Quizá no es el momento de replantear las relaciones económicas, comerciales, incluso deportivas, con Turquía: también porque existe un amplio margen de negociación, a favor de la sociedad civil y no de la clase dirigente. Sin olvidar los intereses de empresas españolas presentes en aquel país no sólo en el clásico sector del turismo, sino en proyectos de otra índole como la defensa, los transportes o la energía.

Pero, desde luego, el futuro se complica. Aunque Ankara y Moscú acaban de llegar a un acuerdo de alto el fuego en Siria, Erdogan se ha distanciado demasiado últimamente de sus aliados occidentales, y también de Rusia, por su actitud respecto del problema kurdo.

Nada contribuye el modo autoritario del presidente, capaz de llegar a soluciones próximas al chantaje. En su día, me referí al litigio entre las autoridades griegas y la minoría islámica –unas 150.000 personas- de Tracia occidental: como modo de presión, Erdogan reiteró la negativa a devolver al patriarcado ecuménico de Constantinopla la Escuela Teológica de la isla de Halki, clausurada por las autoridades civiles desde 1971.

El cinismo de los dirigentes de Ankara se ha manifestado ahora con el mensaje de que se abrían las puertas de Europa, para dejar libre paso a miles de refugiados procedentes de Siria y también de Afganistán y Pakistán. Hace dos años, el primer ministro turco afirmó durante su visita a España: “Estamos pagando un alto precio para proteger a Europa”. En realidad, pagaba Bruselas para evitar la inundación del viejo continente, dentro de la equitativa política migratoria protagonizada, sobre todo, por Alemania, con evidente coste político para la gran coalición en el poder.

Y Europa va a seguir pagando: mientras Charles Michel y Josep Borrell garantizaban el pago de los 2.800 millones de euros pendientes para atender a los refugiados, Erdogan decía no poder evitar el asedio de las fronteras.
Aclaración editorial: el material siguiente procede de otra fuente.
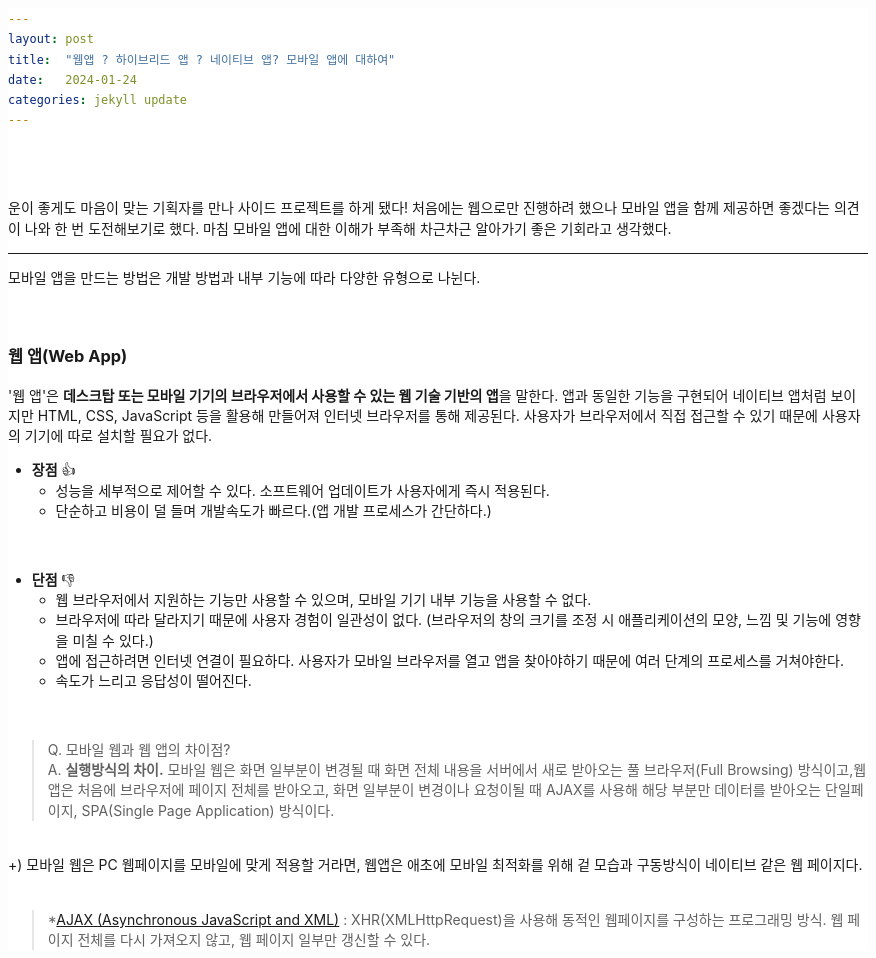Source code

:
 ```yaml
---
layout: post
title:  "웹앱 ? 하이브리드 앱 ? 네이티브 앱? 모바일 앱에 대하여"
date:   2024-01-24
categories: jekyll update
---
```


<br/>
<br/>


운이 좋게도 마음이 맞는 기획자를 만나 사이드 프로젝트를 하게 됐다! 처음에는 웹으로만 진행하려 했으나 모바일 앱을 함께 제공하면 좋겠다는 의견이 나와 한 번 도전해보기로 했다. 마침 모바일 앱에 대한 이해가 부족해 차근차근 알아가기 좋은 기회라고 생각했다.


---



모바일 앱을 만드는 방법은 개발 방법과 내부 기능에 따라 다양한 유형으로 나뉜다. 

<br/>

### 웹 앱(Web App)

'웹 앱'은 **데스크탑 또는 모바일 기기의 브라우저에서 사용할 수 있는 웹 기술 기반의 앱**을 말한다. 앱과 동일한 기능을 구현되어 네이티브 앱처럼 보이지만 HTML, CSS, JavaScript 등을 활용해 만들어져 인터넷 브라우저를 통해 제공된다. 사용자가 브라우저에서 직접 접근할 수 있기 때문에 사용자의 기기에 따로 설치할 필요가 없다.


- **장점** 👍
    - 성능을 세부적으로 제어할 수 있다. 소프트웨어 업데이트가 사용자에게 즉시 적용된다.
    -  단순하고 비용이 덜 들며 개발속도가 빠르다.(앱 개발 프로세스가 간단하다.)
<br/>

- **단점** 👎
    - 웹 브라우저에서 지원하는 기능만 사용할 수 있으며, 모바일 기기 내부 기능을 사용할 수 없다. 
    - 브라우저에 따라 달라지기 때문에 사용자 경험이 일관성이 없다. (브라우저의 창의 크기를 조정 시 애플리케이션의 모양, 느낌 및 기능에 영향을 미칠 수 있다.)
    - 앱에 접근하려면 인터넷 연결이 필요하다. 사용자가 모바일 브라우저를 열고 앱을 찾아야하기 때문에 여러 단계의 프로세스를 거쳐야한다. 
    - 속도가 느리고 응답성이 떨어진다.

<br/>

>Q. 모바일 웹과 웹 앱의 차이점?<br/>
A. **실행방식의 차이.** 모바일 웹은 화면 일부분이 변경될 때 화면 전체 내용을 서버에서 새로 받아오는 풀 브라우저(Full Browsing) 방식이고,웹 앱은 처음에 브라우저에 페이지 전체를 받아오고, 화면 일부분이 변경이나 요청이될 때 AJAX를 사용해 해당 부분만 데이터를 받아오는 단일페이지, SPA(Single Page Application) 방식이다. 

<br/>
+) 모바일 웹은 PC 웹페이지를 모바일에 맞게 적용할 거라면, 웹앱은 애초에 모바일 최적화를 위해 겉 모습과 구동방식이 네이티브 같은 웹 페이지다.

<br/>
<br/>

>*[AJAX (Asynchronous JavaScript and XML)](https://developer.mozilla.org/ko/docs/Glossary/AJAX)
: XHR(XMLHttpRequest)을 사용해 동적인 웹페이지를 구성하는 프로그래밍 방식. 웹 페이지 전체를 다시 가져오지 않고, 웹 페이지 일부만 갱신할 수 있다. 

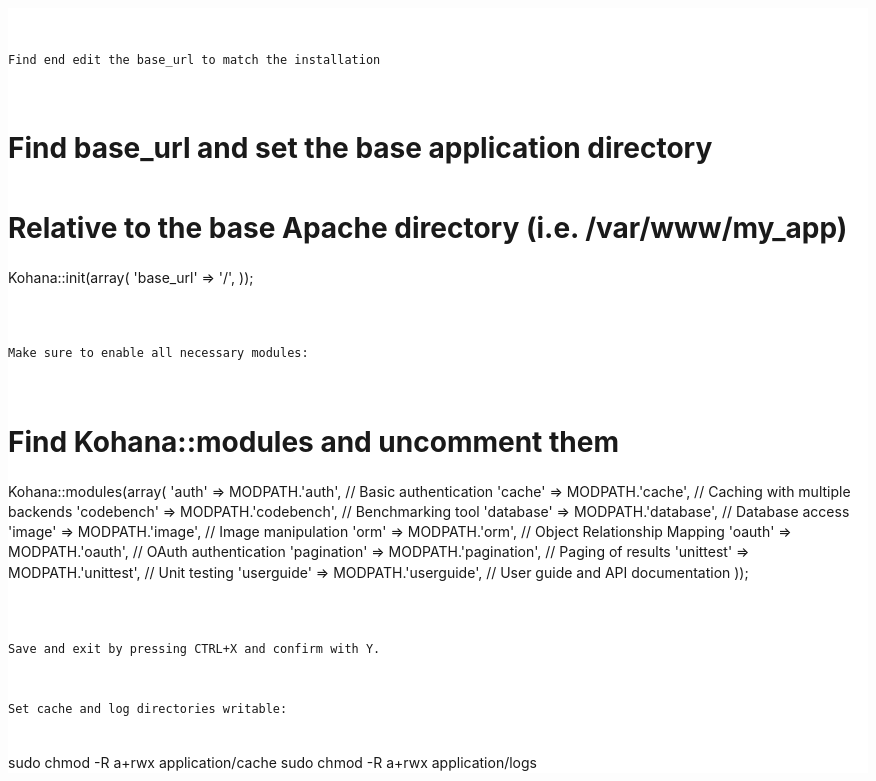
 ```


Find end edit the base_url to match the installation


```
# Find base_url and set the base application directory
# Relative to the base Apache directory (i.e. /var/www/my_app)

Kohana::init(array(
    'base_url' => '/',
));

```


Make sure to enable all necessary modules:


```
# Find Kohana::modules and uncomment them

Kohana::modules(array(
    'auth'       => MODPATH.'auth',       // Basic authentication
    'cache'      => MODPATH.'cache',      // Caching with multiple backends
    'codebench'  => MODPATH.'codebench',  // Benchmarking tool
    'database'   => MODPATH.'database',   // Database access
    'image'      => MODPATH.'image',      // Image manipulation
    'orm'        => MODPATH.'orm',        // Object Relationship Mapping
    'oauth'      => MODPATH.'oauth',      // OAuth authentication
    'pagination' => MODPATH.'pagination', // Paging of results
    'unittest'   => MODPATH.'unittest',   // Unit testing
    'userguide'  => MODPATH.'userguide',  // User guide and API documentation
));

```


Save and exit by pressing CTRL+X and confirm with Y.


Set cache and log directories writable:


```
sudo chmod -R a+rwx application/cache
sudo chmod -R a+rwx application/logs
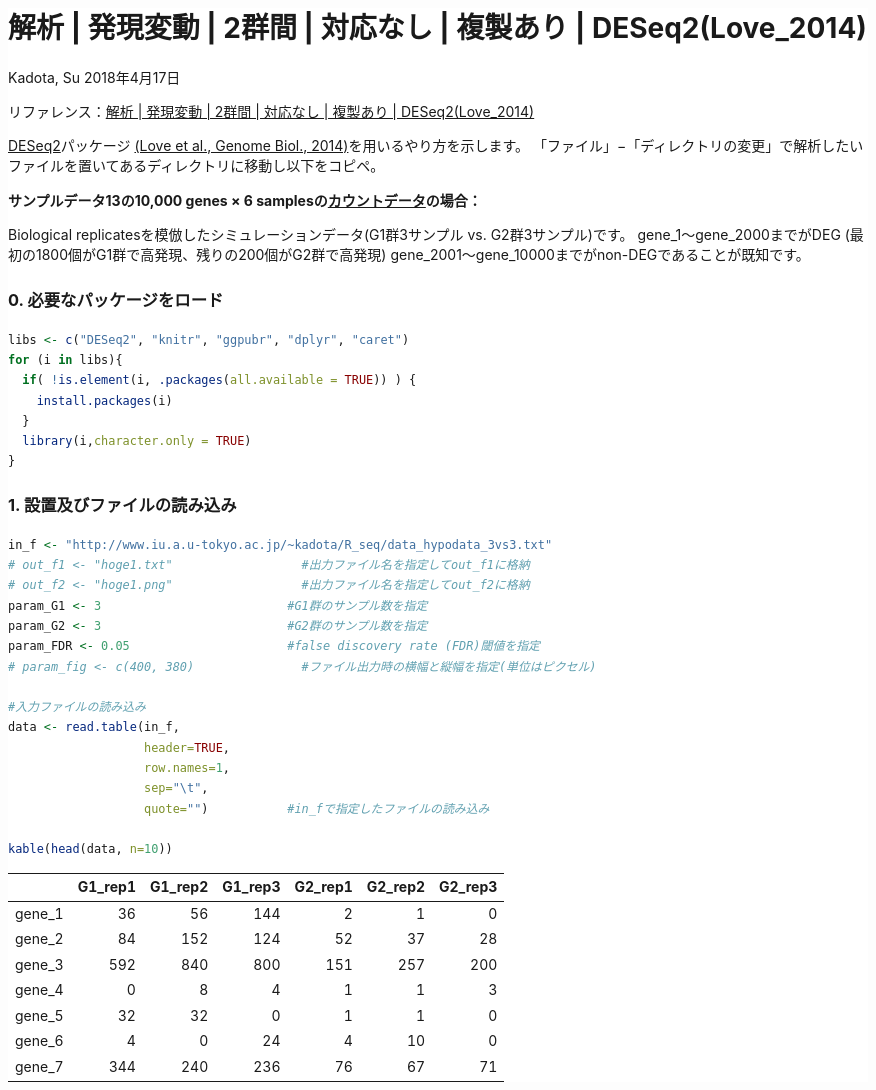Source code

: 解析 | 発現変動 | 2群間 | 対応なし | 複製あり | DESeq2(Love\_2014)
================
Kadota, Su
2018年4月17日

リファレンス：[解析 | 発現変動 | 2群間 | 対応なし | 複製あり |
DESeq2(Love\_2014)](www.iu.a.u-tokyo.ac.jp/~kadota/r_seq.html#analysis_deg_2_unpaired_ari_DESeq2)

[DESeq2](http://bioconductor.org/packages/release/bioc/html/DESeq2.html)パッケージ
[(Love et al., Genome
Biol., 2014)](http://www.ncbi.nlm.nih.gov/pubmed/25516281)を用いるやり方を示します。
「ファイル」−「ディレクトリの変更」で解析したいファイルを置いてあるディレクトリに移動し以下をコピペ。

**サンプルデータ13の10,000 genes × 6
samplesの[カウントデータ](http://www.iu.a.u-tokyo.ac.jp/~kadota/R_seq/data_hypodata_3vs3.txt)の場合：**

Biological replicatesを模倣したシミュレーションデータ(G1群3サンプル vs. G2群3サンプル)です。
gene\_1〜gene\_2000までがDEG (最初の1800個がG1群で高発現、残りの200個がG2群で高発現)
gene\_2001〜gene\_10000までがnon-DEGであることが既知です。

### 0\. 必要なパッケージをロード

``` r
libs <- c("DESeq2", "knitr", "ggpubr", "dplyr", "caret")
for (i in libs){
  if( !is.element(i, .packages(all.available = TRUE)) ) {
    install.packages(i)
  }
  library(i,character.only = TRUE)
}
```

### 1\. 設置及びファイルの読み込み

``` r
in_f <- "http://www.iu.a.u-tokyo.ac.jp/~kadota/R_seq/data_hypodata_3vs3.txt"
# out_f1 <- "hoge1.txt"                  #出力ファイル名を指定してout_f1に格納
# out_f2 <- "hoge1.png"                  #出力ファイル名を指定してout_f2に格納
param_G1 <- 3                          #G1群のサンプル数を指定
param_G2 <- 3                          #G2群のサンプル数を指定
param_FDR <- 0.05                      #false discovery rate (FDR)閾値を指定
# param_fig <- c(400, 380)               #ファイル出力時の横幅と縦幅を指定(単位はピクセル)

#入力ファイルの読み込み
data <- read.table(in_f, 
                   header=TRUE, 
                   row.names=1, 
                   sep="\t", 
                   quote="")           #in_fで指定したファイルの読み込み

kable(head(data, n=10))
```

|          | G1\_rep1 | G1\_rep2 | G1\_rep3 | G2\_rep1 | G2\_rep2 | G2\_rep3 |
| -------- | -------: | -------: | -------: | -------: | -------: | -------: |
| gene\_1  |       36 |       56 |      144 |        2 |        1 |        0 |
| gene\_2  |       84 |      152 |      124 |       52 |       37 |       28 |
| gene\_3  |      592 |      840 |      800 |      151 |      257 |      200 |
| gene\_4  |        0 |        8 |        4 |        1 |        1 |        3 |
| gene\_5  |       32 |       32 |        0 |        1 |        1 |        0 |
| gene\_6  |        4 |        0 |       24 |        4 |       10 |        0 |
| gene\_7  |      344 |      240 |      236 |       76 |       67 |       71 |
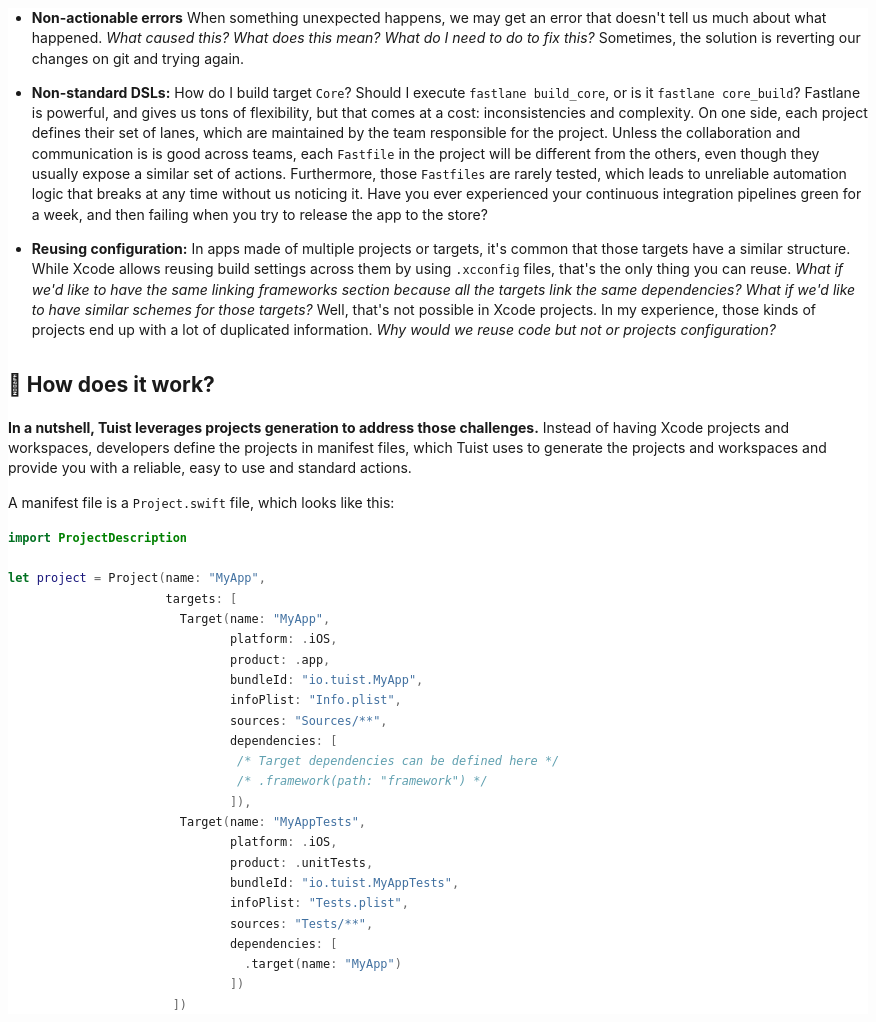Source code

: - **Non-actionable errors** When something unexpected happens, we may get an error that doesn't tell us much about what happened. _What caused this?_ _What does this mean?_ _What do I need to do to fix this?_ Sometimes, the solution is reverting our changes on git and trying again.

- **Non-standard DSLs:** How do I build target `Core`? Should I execute `fastlane build_core`, or is it `fastlane core_build`? Fastlane is powerful, and gives us tons of flexibility, but that comes at a cost: inconsistencies and complexity. On one side, each project defines their set of lanes, which are maintained by the team responsible for the project. Unless the collaboration and communication is is good across teams, each `Fastfile` in the project will be different from the others, even though they usually expose a similar set of actions. Furthermore, those `Fastfiles` are rarely tested, which leads to unreliable automation logic that breaks at any time without us noticing it. Have you ever experienced your continuous integration pipelines green for a week, and then failing when you try to release the app to the store?

- **Reusing configuration:** In apps made of multiple projects or targets, it's common that those targets have a similar structure. While Xcode allows reusing build settings across them by using `.xcconfig` files, that's the only thing you can reuse. _What if we'd like to have the same linking frameworks section because all the targets link the same dependencies?_ _What if we'd like to have similar schemes for those targets?_ Well, that's not possible in Xcode projects. In my experience, those kinds of projects end up with a lot of duplicated information. _Why would we reuse code but not or projects configuration?_

## 🧠 How does it work?

**In a nutshell, Tuist leverages projects generation to address those challenges.** Instead of having Xcode projects and workspaces, developers define the projects in manifest files, which Tuist uses to generate the projects and workspaces and provide you with a reliable, easy to use and standard actions.

A manifest file is a `Project.swift` file, which looks like this:

```swift
import ProjectDescription

let project = Project(name: "MyApp",
                      targets: [
                        Target(name: "MyApp",
                               platform: .iOS,
                               product: .app,
                               bundleId: "io.tuist.MyApp",
                               infoPlist: "Info.plist",
                               sources: "Sources/**",
                               dependencies: [
                                /* Target dependencies can be defined here */
                                /* .framework(path: "framework") */
                               ]),
                        Target(name: "MyAppTests",
                               platform: .iOS,
                               product: .unitTests,
                               bundleId: "io.tuist.MyAppTests",
                               infoPlist: "Tests.plist",
                               sources: "Tests/**",
                               dependencies: [
                                 .target(name: "MyApp")
                               ])
                       ])
```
La policía griega debió actuar con energía para evitar los asaltos, a la vez que criticaba la pasividad e, incluso, el aliento de Turquía. Viene a la memoria aquella respuesta, con Gibraltar al fondo, a mitad del siglo pasado, del embajador de Londres en Madrid al ministro de la gobernación, que le preguntaba si debía enviar más efectivos; el diplomático contestó que mejor no enviar más manifestantes…

Algo semejante pediría, si tuviera voz, la población civil de la provincia de Idlib, donde viven unos 3,5 millones de personas, con casi un millón de desplazados. Allí, rusos e iraníes apoyan al ejército de Bashar el Asad, frente a Turquía y la OTAN, con la incertidumbre estadounidense. Erdogan no renuncia a su objetivo de instaurar una zona de seguridad al norte de Siria, para proteger su frontera. Se basa también en el deseo opaco de luchar contra el "terrorismo kurdo", modo oficial de negar el afán de independencia de un pueblo repartido entre diversos Estados del Oriente Próximo. De hecho, los kurdos sirios han sido aliados de occidente contra el Estado Islámico.

Entretanto, en Europa, con el resurgir de nacionalismos más o menos xenófobos, se aleja la posibilidad de adoptar una política común solidaria frente al dramático fenómeno de refugiados e inmigrantes ilegales. Y Erdogan se aprovecha, para conseguir más recursos económicos de Bruselas, mientras promete cerrar el Egeo al tráfico de seres humanos.